Halo 4 dürfte mit das technisch herausragendste sein, was man auf der 360 hat zustande bringen können. Der Titel hätte auch als Xbox-One-Launch-Titel durchgehen können.

Zuletzt bearbeitet am 1 Monat her von ghostdog83
Zerodjin
15. Mai 2026 14:50

Firefight regelmässig im Laufwerk, meist Sapiens gegen Brutes/Elites oder Operationen gegen Jackals/Skirmisher, Gruntpokalypse auch super. Auf Legendär/Solo noch nicht durch, kommt mir etwas schwieriger vor als Halo 2.

Walldorf
15. Mai 2026 9:55

Killzone 3 ist deutlich linearer und sieht auch heute noch ziemlich schick aus. Halo Reach hat in meinen Augen viel zu große Levels, was das Pacing zerstört. Optisch war es auch keine Augenweide, da sieht Halo 4 auf der Xbox 360 deutlich besser aus.

Ash Rockford
15. Mai 2026 7:49

Das Game finde ich auch heute noch unterhaltsam. Ein rundes Ding.

captain carot
15. Mai 2026 0:09

Die Grafik war nicht schlecht, allerdings war die Engine hier am Limit. Das für die damalige Zeit echt aufwendige Lighting ab Halo 3 hat irgendwie auch nie ein Magazin zu würdigen gewusst.

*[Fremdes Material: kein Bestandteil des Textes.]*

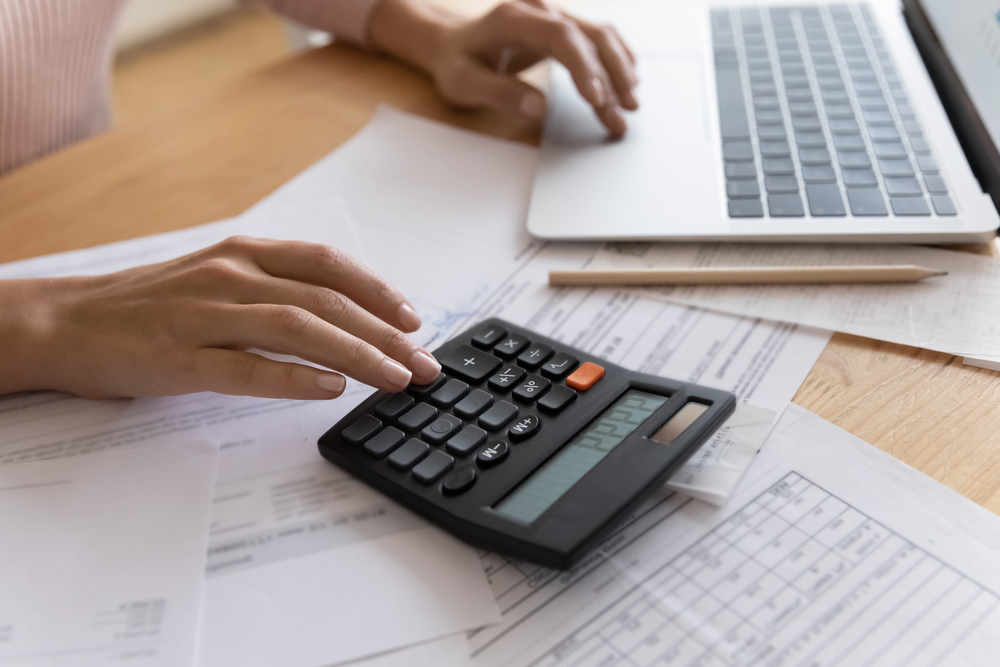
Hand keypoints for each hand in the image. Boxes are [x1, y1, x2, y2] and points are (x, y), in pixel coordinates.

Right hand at [0, 237, 441, 399]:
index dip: (377, 289)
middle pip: (326, 301)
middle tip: (425, 364)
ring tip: (395, 379)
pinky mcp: (181, 358)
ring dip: (357, 354)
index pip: (327, 265)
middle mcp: (231, 277)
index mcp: (244, 254)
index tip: (413, 319)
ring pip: (298, 329)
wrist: (67, 323)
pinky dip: (295, 378)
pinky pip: (247, 368)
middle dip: (385, 335)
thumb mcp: (218, 279)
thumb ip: (274, 288)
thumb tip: (343, 315)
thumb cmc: (150, 306)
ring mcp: (205, 316)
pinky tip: (331, 389)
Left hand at [370, 0, 637, 136]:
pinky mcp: (561, 28)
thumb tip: (539, 106)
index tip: (597, 100)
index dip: (584, 67)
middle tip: (621, 115)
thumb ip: (499, 93)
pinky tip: (626, 85)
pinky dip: (615, 62)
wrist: (450, 44)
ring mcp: (553, 16)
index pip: (561, 36)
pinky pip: (597, 39)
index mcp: (513, 18)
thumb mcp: (463, 83)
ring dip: (619, 72)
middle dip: (611, 76)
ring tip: (630, 107)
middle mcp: (539, 10)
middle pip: (589, 35)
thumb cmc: (455, 63)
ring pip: (599, 37)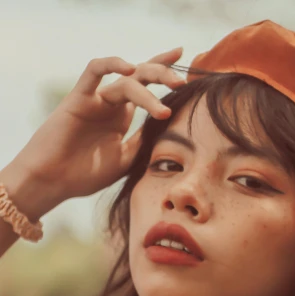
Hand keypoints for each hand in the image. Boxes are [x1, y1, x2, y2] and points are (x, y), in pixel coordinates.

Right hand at [10, 47, 184, 200]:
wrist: (54, 181)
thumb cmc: (86, 174)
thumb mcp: (125, 160)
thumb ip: (144, 141)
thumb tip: (169, 127)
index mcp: (122, 117)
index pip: (148, 88)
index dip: (165, 73)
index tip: (188, 69)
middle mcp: (111, 104)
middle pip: (141, 76)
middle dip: (163, 73)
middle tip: (182, 83)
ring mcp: (96, 99)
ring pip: (126, 82)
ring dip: (147, 90)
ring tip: (164, 106)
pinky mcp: (79, 97)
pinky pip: (94, 71)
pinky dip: (111, 64)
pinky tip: (128, 69)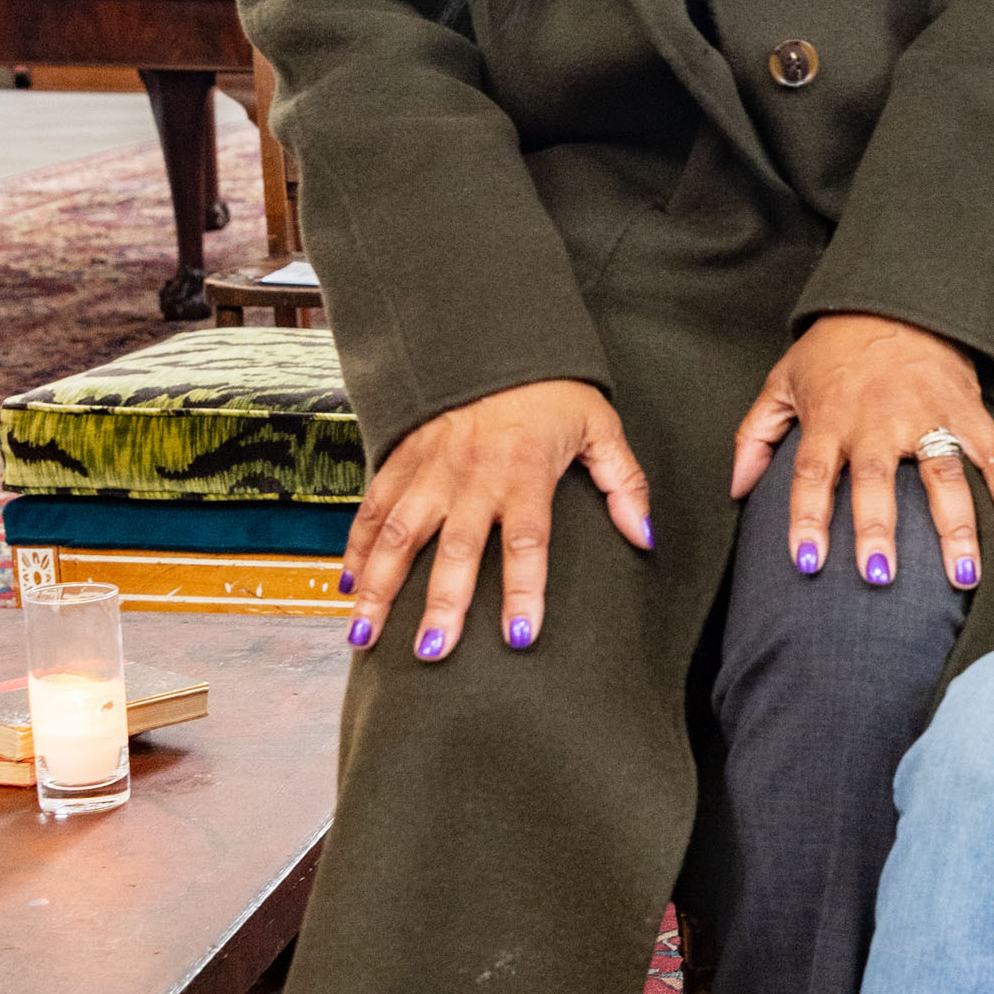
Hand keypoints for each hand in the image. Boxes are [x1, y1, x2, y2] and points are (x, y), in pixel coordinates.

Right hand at [343, 380, 651, 660]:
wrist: (496, 341)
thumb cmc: (551, 390)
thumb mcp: (600, 427)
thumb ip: (625, 483)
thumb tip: (644, 534)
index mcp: (525, 472)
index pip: (526, 543)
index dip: (523, 592)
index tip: (518, 637)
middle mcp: (473, 475)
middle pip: (455, 550)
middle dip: (441, 604)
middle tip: (432, 652)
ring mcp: (432, 469)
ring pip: (398, 535)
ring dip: (381, 588)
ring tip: (366, 635)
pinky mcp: (403, 459)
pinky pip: (374, 508)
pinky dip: (357, 547)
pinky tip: (349, 584)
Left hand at [729, 314, 993, 586]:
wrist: (896, 296)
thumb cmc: (835, 348)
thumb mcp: (782, 380)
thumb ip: (754, 436)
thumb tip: (736, 491)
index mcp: (830, 418)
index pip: (812, 475)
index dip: (807, 519)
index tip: (807, 562)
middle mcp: (878, 420)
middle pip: (876, 481)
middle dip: (877, 529)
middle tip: (879, 576)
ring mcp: (928, 415)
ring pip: (944, 476)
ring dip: (956, 527)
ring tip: (963, 575)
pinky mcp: (966, 409)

Killzone 3: ist am Ende optisch nicht viel besser gealtert, spielerisch aber dafür dann doch ne ganze Ecke schlechter.

P.S.: wie gerne hätte ich noch mal eine gute Bungie Kampagne für Singleplayer gehabt…

Max Snake
14. Mai 2026 18:58

An den Grafik von Killzone 2 wird Halo: Reach nie reichen und das sage ich nicht nur als Halo Fan. Insgesamt war Bungie’s letzte Halo Spiel ein Highlight von dramatisch Singleplayer, Koop und Multiplayer.

Ein Krieg der Welten zum mitspielen.

Zuletzt bearbeitet am 1 Monat her von Max Snake
ghostdog83
14. Mai 2026 16:37

Ein doppeltes Pfui geht an die unterirdische deutsche Sprachausgabe und die teils schäbige Grafik – manchmal hatte ich das Gefühl, auf der alten Xbox zu daddeln.

Nichts für ungut, aber bei dem Satz kann ich nur ungläubig den Kopf schütteln – beim direkten Vergleich mit Halo 1 & 2 auf der alten Xbox sollten die Unterschiede groß genug erscheinen, um sich nicht zu einer solchen Aussage hinreißen zu lassen. Was die Synchro betrifft, so handeln es sich hierbei um professionelle Synchronsprecher aus Film und TV. Über die Auswahl und Qualität bedingt durch die Aufnahmebedingungen lässt sich streiten, aber hier von unterirdisch zu sprechen, würde über das Ziel hinausschießen.